No. Like spyordie007 said, this is a consequence of the way SSL works on any webhost. Basically, the problem is that the SSL part has to happen before any kind of HTTP transaction. If you're running on a single IP address, how is the webserver supposed to know which certificate to present to the client? It can't, of course, so you either need a wildcard certificate that will apply to every site hosted on that IP or you need multiple IP addresses so that the server can pick the certificate based on the IP address.

 
It's not out of the option, but the way we were going at it was a bad idea.

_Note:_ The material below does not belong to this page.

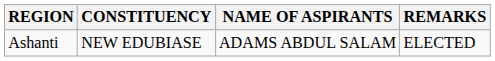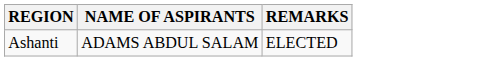- column: CONSTITUENCY | NEW EDUBIASE
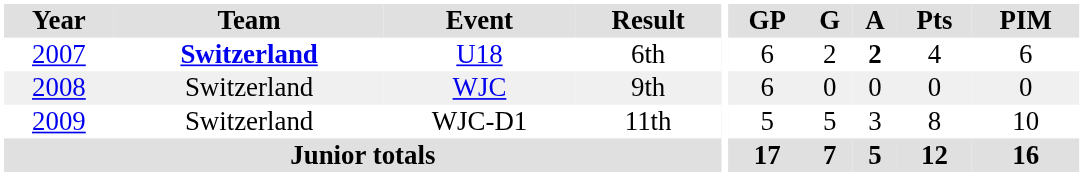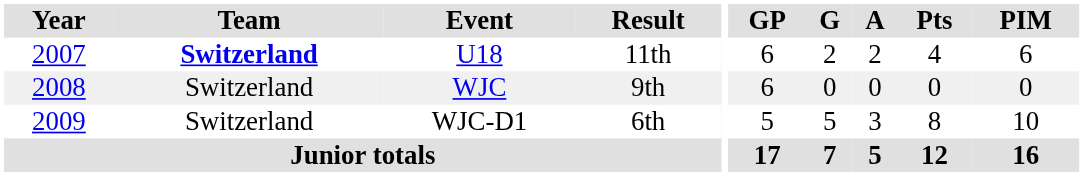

Originally we were going to put a form on our web site, but our privacy department wanted to make sure it was an SSL form. So the web dev team suggested wanted an SSL cert for it on the example.com and www.example.com domains. The would mean, even if we used the multiple IP route that we would need to maintain two identical web sites in IIS. The other techs in our dept thought that would be a bad idea, so we're going to go with some sort of secure.example.com sub domain.

Thanks for your help guys, I jumped the gun thinking that SSL using host headers was fully supported in SP1. I didn't read deep enough to find out there were some gotchas.
 
Why not *just* use www.domain.com? secure.domain.com works, though personally I only add extra sites if I need to so I would just do everything under "WWW" (you could just create a redirector for domain.com so the people to lazy to type www would end up at the right spot).
I jumped the gun thinking that SSL using host headers was fully supported in SP1. I didn't read deep enough to find out there were some gotchas.
Again, this is not a lack of support by IIS or SP1; it's SSL and it's by design that this behavior occurs.